CDK6 is required for FLT3-ITD–driven tumor formation and leukemogenesis in vivo. (A) Kaplan-Meier plot depicting disease onset of immune-compromised Rag2^−/−γc^−/− recipients injected with FLT3-ITD⁺ cells (MOLM-14). On day 5 after engraftment, mice were randomly divided into 2 groups and dosed once per day with vehicle (n = 5) or palbociclib (n = 6). Mean survival with vehicle, 43 days; with palbociclib, 73.5 days. Log-rank test was used for statistical comparison. (B) Bone marrow–infiltrating MOLM-14 cells isolated from diseased mice (n = 3 for each group) shown in (A) were analyzed for human PIM1 and FLT3 gene expression upon treatment with either vehicle or palbociclib. (C-D) FLT3-ITD⁺ (MOLM-14) cells were subcutaneously (s.c.) injected into both flanks of immune-compromised Rag2^−/−γc^−/− recipients.
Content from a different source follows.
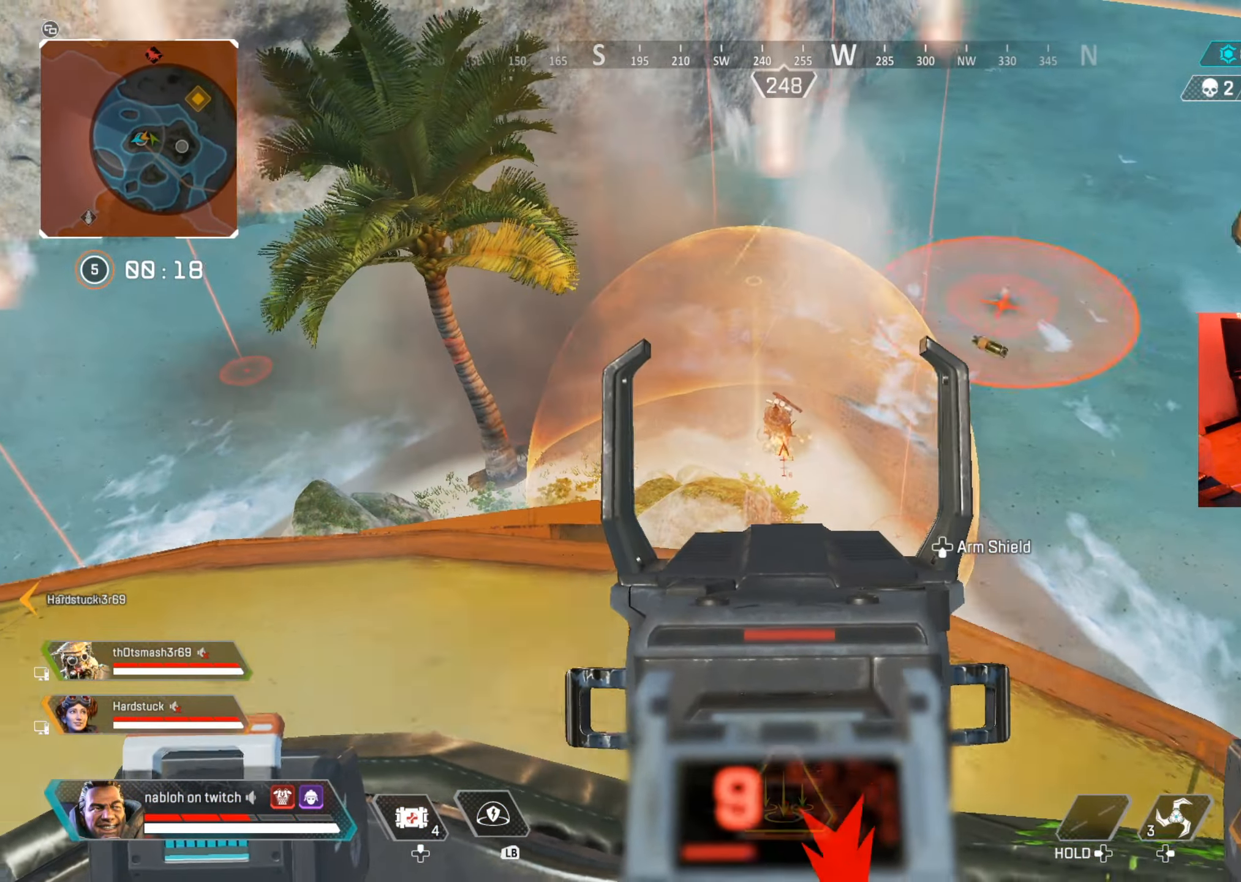
{"buttons": [], "left_stick": "down", "right_stick": "center", "events": [[50, "left_stick", "down-right"], [84, "X", "down"], [134, "R2", "up"], [150, "X", "up"], [334, "left_stick", "down"], [384, "B", "down"], [484, "B", "up"]]}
Mice were treated once per day with vehicle or palbociclib on (C) day 0 (n = 4 mice for each group) or on (D) day 5 (vehicle, n = 3 mice; palbociclib, n = 2 mice) until terminal workup at day 12. (E) Human PIM1 and FLT3 gene expression was analyzed by quantitative RT-PCR in subcutaneously grown tumors shown in (D) after treatment with either vehicle or palbociclib. (F) Scheme of the mechanism of action of palbociclib in FLT3-ITD leukemic cells: blockade of CDK6 kinase activity upon palbociclib exposure impairs cell cycle progression from G₁ phase to S phase and inhibits transcription of FLT3 and PIM1 leading to survival inhibition. *P < .05; **P < .01.